» Task requirements
Set down exactly, and only, the lines from the one with "Configuration Bits Affected | None |" to the final line of the entries, both included.

» Information shown
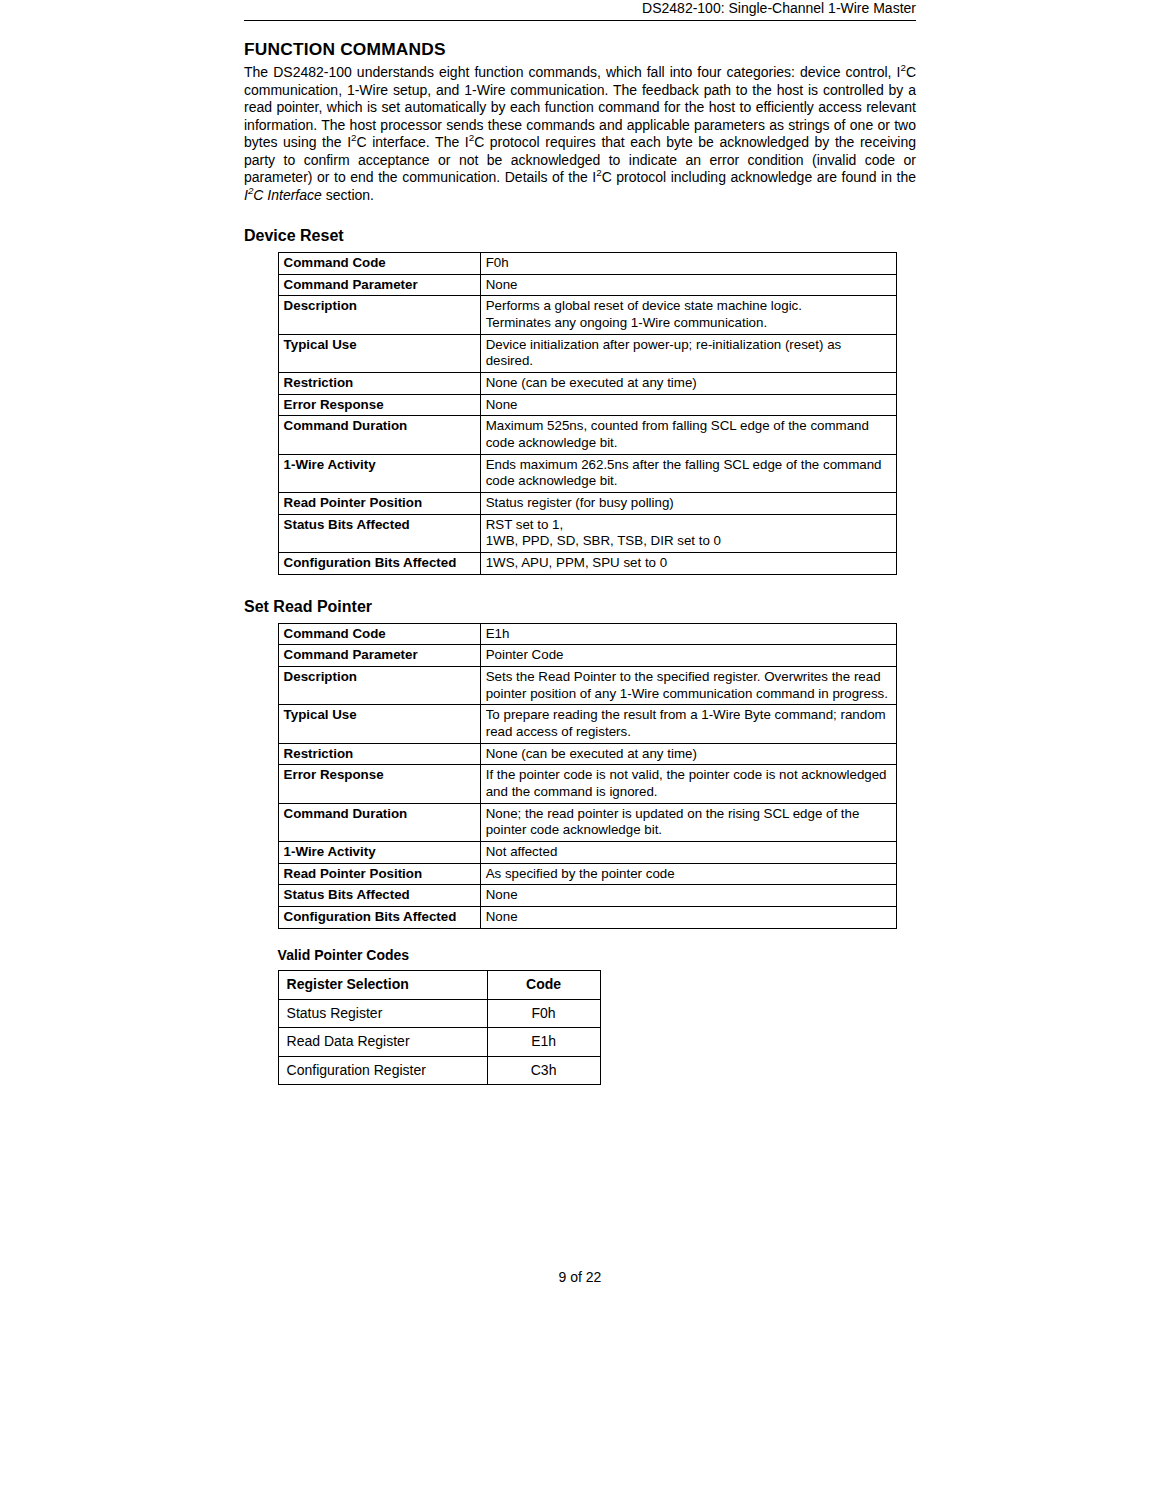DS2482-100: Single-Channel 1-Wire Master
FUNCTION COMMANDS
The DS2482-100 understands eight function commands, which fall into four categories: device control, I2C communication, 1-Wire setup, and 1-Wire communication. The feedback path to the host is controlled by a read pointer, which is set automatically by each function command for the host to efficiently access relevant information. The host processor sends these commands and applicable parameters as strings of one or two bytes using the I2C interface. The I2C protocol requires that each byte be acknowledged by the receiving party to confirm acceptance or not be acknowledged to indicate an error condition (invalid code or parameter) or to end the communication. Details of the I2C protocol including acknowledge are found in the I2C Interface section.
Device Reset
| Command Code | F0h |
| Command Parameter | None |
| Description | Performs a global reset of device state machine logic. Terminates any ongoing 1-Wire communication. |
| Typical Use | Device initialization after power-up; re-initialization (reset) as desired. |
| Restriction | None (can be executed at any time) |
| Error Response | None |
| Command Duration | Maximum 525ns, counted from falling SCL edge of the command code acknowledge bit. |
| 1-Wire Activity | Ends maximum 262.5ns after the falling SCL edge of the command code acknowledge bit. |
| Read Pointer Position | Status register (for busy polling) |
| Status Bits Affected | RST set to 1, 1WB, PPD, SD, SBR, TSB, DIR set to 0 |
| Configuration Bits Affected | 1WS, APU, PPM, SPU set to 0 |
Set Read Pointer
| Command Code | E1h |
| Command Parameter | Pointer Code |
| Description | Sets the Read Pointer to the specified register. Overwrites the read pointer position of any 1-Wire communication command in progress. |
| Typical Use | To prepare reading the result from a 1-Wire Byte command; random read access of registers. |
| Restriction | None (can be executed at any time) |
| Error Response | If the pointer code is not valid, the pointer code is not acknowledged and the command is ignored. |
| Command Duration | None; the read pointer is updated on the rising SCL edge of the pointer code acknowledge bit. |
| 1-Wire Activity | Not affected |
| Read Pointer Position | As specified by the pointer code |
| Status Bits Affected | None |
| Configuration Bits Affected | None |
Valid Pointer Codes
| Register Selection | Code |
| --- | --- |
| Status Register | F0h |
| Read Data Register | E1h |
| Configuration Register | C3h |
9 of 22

» The answer
| Configuration Bits Affected | None |
Valid Pointer Codes
| Register Selection | Code |
| --- | --- |
| Status Register | F0h |
| Read Data Register | E1h |
| Configuration Register | C3h |
9 of 22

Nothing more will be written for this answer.